Newman is a torn-and-frayed private detective - he's Bogey in The Maltese Falcon adjusted to 1960s cultural norms. Like Bogey, he's got a moral code that isn't Boy-Scout approved, but still, it's not bad and Newman, as did Bogey, tries to honor it.
Kicking off with an inside-Hollywood echo of The Big Sleep, Lauren Bacall hires Newman to find her missing, wealthy husband. Bacall, and almost everyone who knows her husband - his lascivious teenage daughter, his pilot and his former mistress - seem to be hoping Newman will find a corpse at the end of his search.
When that search reveals that Bacall's husband has been kidnapped, Newman drives his cool beat-up Porsche, which like him, seems held together by Bondo, all over the greater LA area trying to put the pieces together.
This leads him to a complicated-as-heck kidnapping strategy that includes a spiritual cult with a shady leader (do cults have any other kind of leaders?), a jazz clubs with a strung-out junkie singer (Julie Harris), oil fields used by the mob to "hide the bodies" and, in some kind of tangential connection, an illegal immigrant labor scheme.
It all somewhat comes together at the end if you think real hard, but for most of the movie you're just trying to catch up to Newman in figuring this one out. Even he seems to be throwing a lot of punches in the dark; still, he's several steps ahead of the plodding police.

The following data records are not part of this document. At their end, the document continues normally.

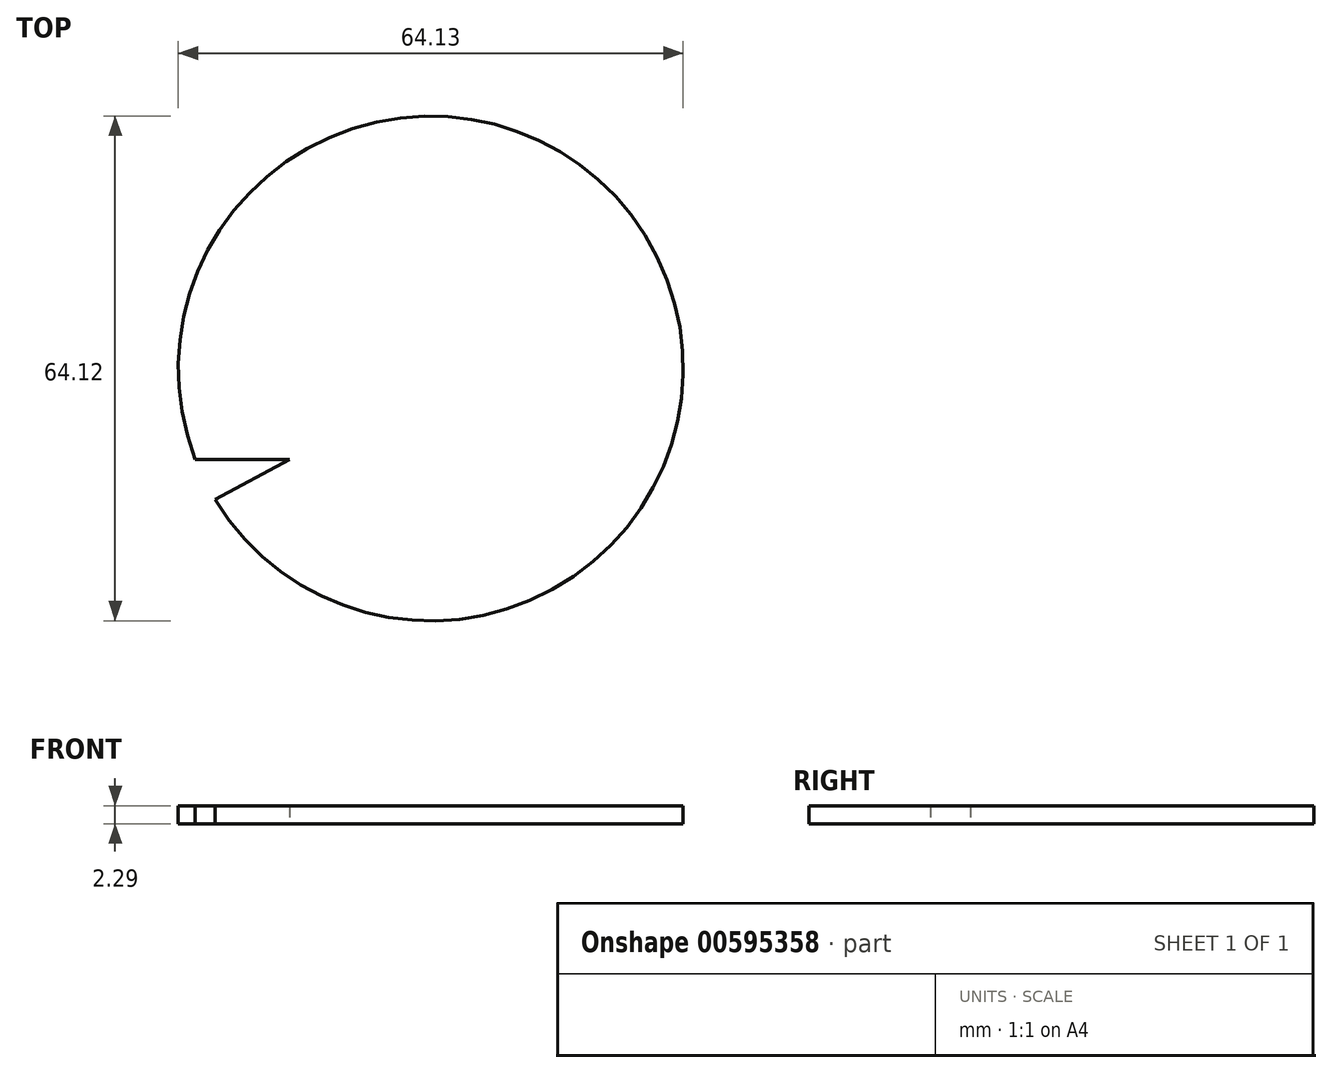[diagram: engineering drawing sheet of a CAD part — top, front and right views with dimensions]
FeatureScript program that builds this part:
annotation { "Feature Type Name" : "Feature", "Feature Type Description" : "" }
export const myFeature = defineFeature(function(context is Context, id is Id, definition is map)
    precondition{}
    {
        {
            var Q0;
            Q0=qCreatedBy(makeId("Top.planeOp"),FACE);
            var sketch = newSketch(context, id + "F0", { "sketchPlane" : qUnion([Q0])});
            skArc(sketch, "E0", {"start": v(-143.73, 0) * mm, "mid": v(-87.59, 30.84) * mm, "end": v(-146.25, 5.1) * mm});
            skLineSegment(sketch, "E1", {"start": v(-146.25, 5.1) * mm, "end": v(-134.24, 5.1) * mm});
            skLineSegment(sketch, "E2", {"start": v(-134.24, 5.1) * mm, "end": v(-143.73, 0) * mm});
            skLineSegment(sketch, "E3", {"start": v(-143.73, 0) * mm, "end": v(-143.73, 0) * mm});
            skSolve(sketch);
        }
        {
            var Q0;
            Q0 = qSketchRegion(id + "F0", true);
            extrude(context, id + "F1", {"entities" : qUnion([Q0]), "depth" : 2.3 * mm, "offsetDistance" : 25.4 * mm});
        }
        {
            var Q0;
            Q0 = qSketchRegion(id + "F0", true);
            extrude(context, id + "F2", {"entities" : qUnion([Q0]), "operationType" : NewBodyOperationType.ADD, "depth" : 2.3 * mm, "offsetDistance" : 25.4 * mm});
        }
    });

The good in this one is not the Rube-Goldberg plot, but Newman doing the cool, disaffected private-investigator thing. This includes getting beat up a few times, aggressively tweaking the police and unenthusiastically shooting some of the bad guys. It also includes a wonderfully real, late-night booty call to his divorcing-him wife, Janet Leigh (stuffed into her jeans), who clearly still wants Newman in her...umm, life.
In a perfect mashup of film noir and later-sixties' zeitgeist, the end is, literally and philosophically, an amoral shrug of the shoulders that (minor spoiler alert) lets one of the bad guys go free, but it kinda makes sense.
Had a half hour of Harper's two hours of run time been left on the cutting-room floor, nothing much would have been lost. But despite its shortcomings, it's still good to see the iconic noir-detective torch picked up in the 1960s by Newman to later be handed off to Jack Nicholson in the 1970s classic Chinatown.